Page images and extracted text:
┌──
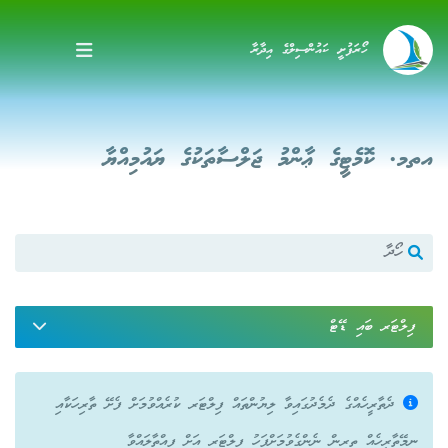
ހޯރަފުށީ ކައުންސިލްގެ އިދާރާ
އތމ. ކޮމެޓީގެ ޢާންމު ޖަލްސާތަކުގެ ޔައުމިއްޔާ
ފިލްޓަރ ބައި ޑޭޓް
ދެތާރީހެއްގެ ދެމެދުގައިވާ ލިޔުންތައް ފިލްޓަރ ކުރެއްވުމަށް ފެށޭ ތާރިހަކާއި
ނިމޭތާރީހެއް ތިރިން ނެންގެވުމަށްފަހު ފިލްޓަރ އަށް ފިއްތާލައްވާ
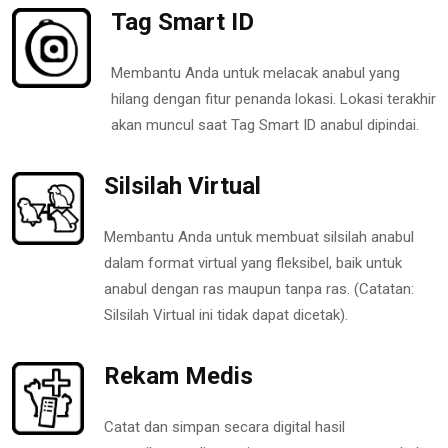
Tag Smart ID
Membantu Anda untuk melacak anabul yang
hilang dengan fitur penanda lokasi. Lokasi terakhir
akan muncul saat Tag Smart ID anabul dipindai.
Silsilah Virtual
Membantu Anda untuk membuat silsilah anabul
dalam format virtual yang fleksibel, baik untuk
anabul dengan ras maupun tanpa ras. (Catatan:
Silsilah Virtual ini tidak dapat dicetak).
Rekam Medis
Catat dan simpan secara digital hasil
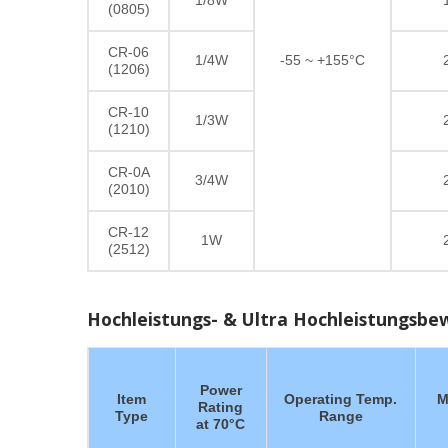
1/8W
(0805)
CR-06
1/4W
-55 ~ +155°C
(1206)
CR-10
1/3W
(1210)
CR-0A
3/4W
(2010)
CR-12
1W
(2512)
Hochleistungs- & Ultra Hochleistungsbew
Power
Item
Operating Temp.
M
Rating
Type
Range
at 70°C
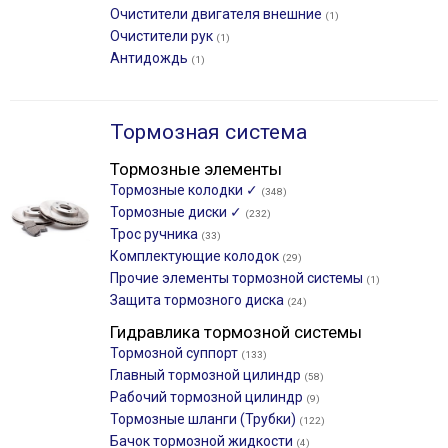
Очистители двигателя внешние
(1)
Очистители рук
(1)
Антидождь
(1)
Тормозная система
Тормозные элементы
Тормозные колодки ✓
(348)
Тормозные диски ✓
(232)
Трос ручника
(33)
Комплектующие колодок
(29)
Прочие элементы тормозной системы
(1)
Защита тормозного диска
(24)
Гидравлика тормозной системы
Тормозной суппорт
(133)
Главный тормозной цилиндр
(58)
Рабочий тормозной цилиндр
(9)
Тормозные шланги (Трубки)
(122)
Бачок тормозной жидкости
(4)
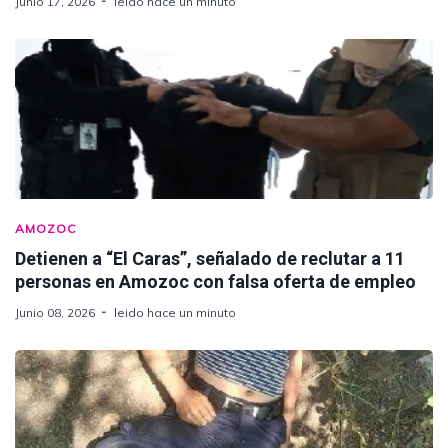
Junio 17, 2026
leido hace un minuto
AMOZOC
Detienen a “El Caras”, señalado de reclutar a 11
personas en Amozoc con falsa oferta de empleo
Junio 08, 2026
leido hace un minuto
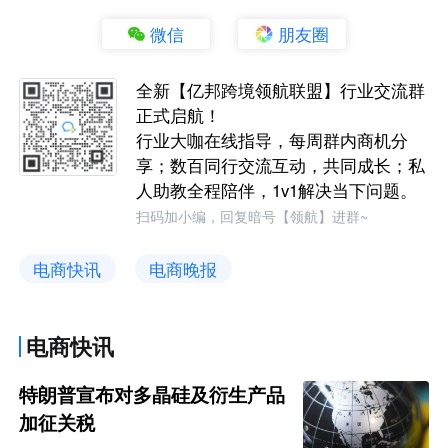
微信
朋友圈
全新【亿邦跨境领航联盟】行业交流群
正式启航！
行业大咖在线指导，每周群内商机分
享；数百同行交流互动，共同成长；私
人助教全程陪伴，1v1解决当下问题。
扫码加小编，回复暗号【领航】进群~
电商快讯
电商晚报
电商快讯
特朗普宣布对多晶硅及衍生产品
加征关税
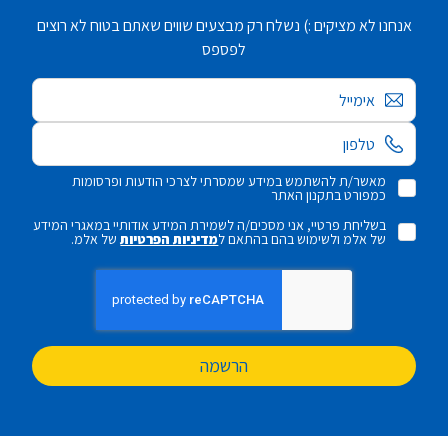
אנחנו לא מציקים :) נשלח רק מבצעים שווים שאתם בטוח לא רוצים
לפספס
אימייל
מאשר/ת להשתמש במידע שמסרתי לצרכי הודעות ופרסומות
כמפורט בתקנון האתר
בשליחת פרטיי, אני מסכים/ה לשמירת המידע אודותיי במאגרי המידע
של אלמ ולשימוש בהם בהתאם ל
מדיניות הפרטיות
של אלמ.
הרשמה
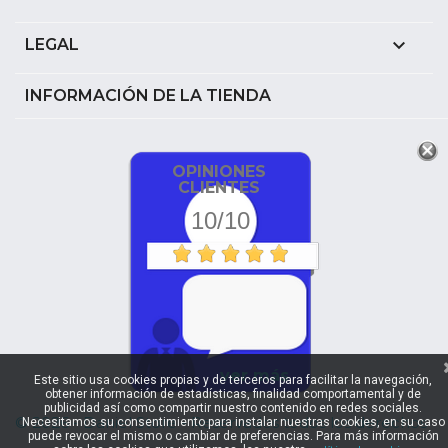

LEGAL
INFORMACIÓN DE LA TIENDA
OPINIONES
CLIENTES
10/10
ver más
Este sitio usa cookies propias y de terceros para facilitar la navegación,
obtener información de estadísticas, finalidad comportamental y de
publicidad así como compartir nuestro contenido en redes sociales.
© 2026 - Daniel Store - Reservados todos los derechos
Necesitamos su consentimiento para instalar nuestras cookies, en su caso
puede revocar el mismo o cambiar de preferencias. Para más información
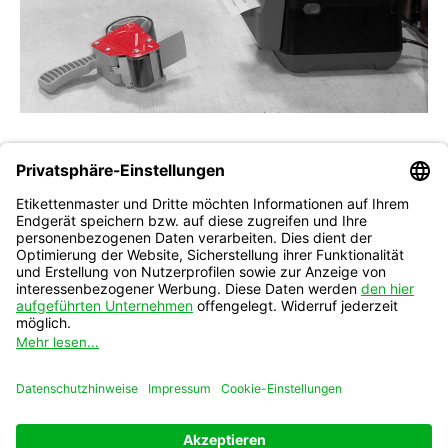
Folgen Sie uns
auf Instagram
Vertrag widerrufen
* Wir verkaufen ausschließlich an eingetragene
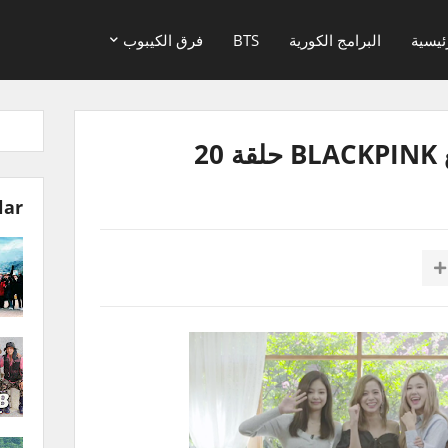
ئيسية
البرامج الكورية
BTS
فرق الكيبوب
lar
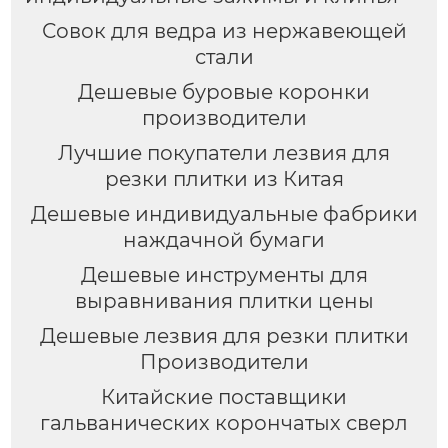
Совок для ведра из нержавеющей
стали
Дешевые буровые коронки
производители
Лучшие покупатели лезвия для
резки плитки из Китая
Дешевые индивидуальные фабрики
наждачной бумаги
Дешевые инструменты для
выравнивания плитки цены
Дешевые лезвия для резки плитки
Производители
Китайские поставщики
гальванических корончатых сверл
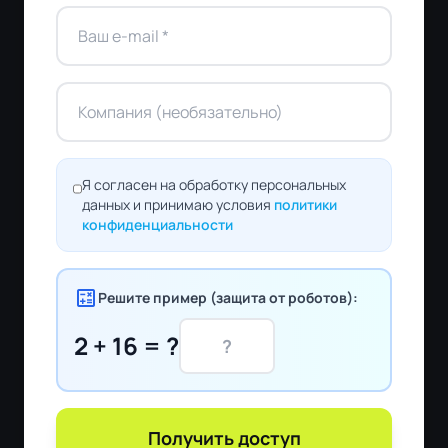
Я согласен на обработку персональных
данных и принимаю условия
политики
конфиденциальности
calculate
Решите пример (защита от роботов):
2 + 16 = ?
Получить доступ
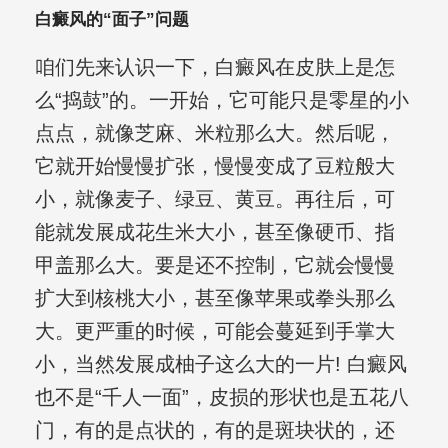
白癜风的“面子”问题
咱们先来认识一下，白癜风在皮肤上是怎
么“捣鼓”的。一开始，它可能只是零星的小
点点，就像芝麻、米粒那么大。然后呢，
它就开始慢慢扩张，慢慢变成了豆粒般大
小，就像麦子、绿豆、黄豆。再往后，可
能就发展成花生米大小，甚至像硬币、指
甲盖那么大。要是还不控制，它就会慢慢
扩大到核桃大小，甚至像苹果或拳头那么
大。更严重的时候，可能会蔓延到手掌大
小，当然发展成柚子这么大的一片! 白癜风
也不是“千人一面”，皮损的形状也是五花八
门，有的是点状的，有的是斑块状的，还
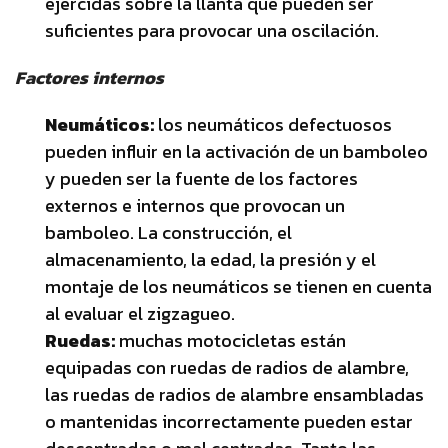
ejercidas sobre la llanta que pueden ser
suficientes para provocar una oscilación.
Factores internos
Neumáticos:
los neumáticos defectuosos
pueden influir en la activación de un bamboleo
y pueden ser la fuente de los factores
externos e internos que provocan un
bamboleo. La construcción, el
almacenamiento, la edad, la presión y el
montaje de los neumáticos se tienen en cuenta
al evaluar el zigzagueo.
Ruedas:
muchas motocicletas están
equipadas con ruedas de radios de alambre,
las ruedas de radios de alambre ensambladas
o mantenidas incorrectamente pueden estar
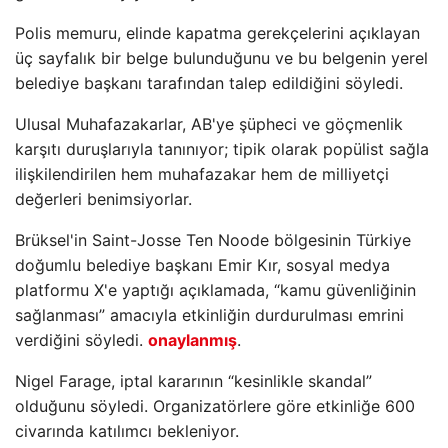
Polis memuru, elinde kapatma gerekçelerini açıklayan
üç sayfalık bir belge bulunduğunu ve bu belgenin yerel
belediye başkanı tarafından talep edildiğini söyledi.
Ulusal Muhafazakarlar, AB'ye şüpheci ve göçmenlik
karşıtı duruşlarıyla tanınıyor; tipik olarak popülist sağla
ilişkilendirilen hem muhafazakar hem de milliyetçi
değerleri benimsiyorlar.
Brüksel'in Saint-Josse Ten Noode bölgesinin Türkiye
doğumlu belediye başkanı Emir Kır, sosyal medya
platformu X'e yaptığı açıklamada, “kamu güvenliğinin
sağlanması” amacıyla etkinliğin durdurulması emrini
verdiğini söyledi.
onaylanmış
.
Nigel Farage, iptal kararının “kesinlikle skandal”
olduğunu söyledi. Organizatörlere göre etkinliğe 600
civarında katılımcı bekleniyor.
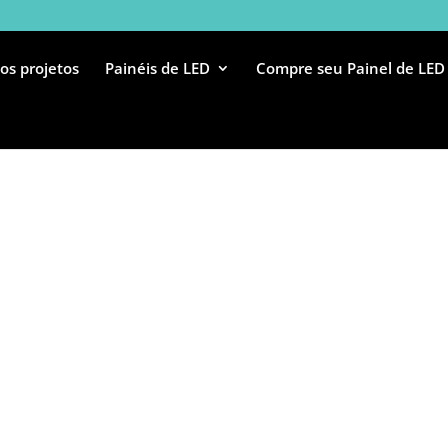
os projetos
Painéis de LED
Compre seu Painel de LED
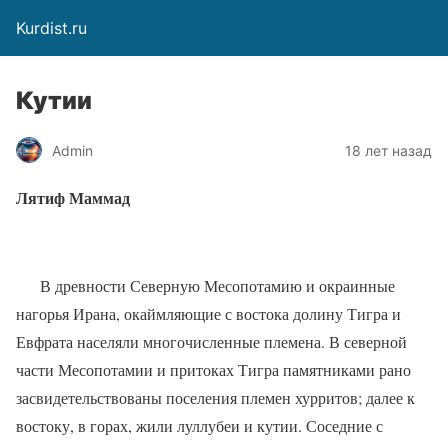
Kurdist.ru
Кутии
Admin
18 лет назад
Лятиф Маммад
В древности Северную Месопотамию и окраинные
нагорья Ирана, окаймляющие с востока долину Тигра и
Евфрата населяли многочисленные племена. В северной
части Месопотамии и притоках Тигра памятниками рано
засвидетельствованы поселения племен хурритов; далее к
востоку, в горах, жили луллубеи и кутии. Соседние с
└──
* TASK STATEMENT *
Locate each line in the data above that contains the word "Дешевые", and copy every such line.

* RESULT OF THIS TASK *
Дешевые буровые коронки
Дешевые индивидуальные фабрики
Дешевые инструменты для
Дешевые лезвия для резки плитки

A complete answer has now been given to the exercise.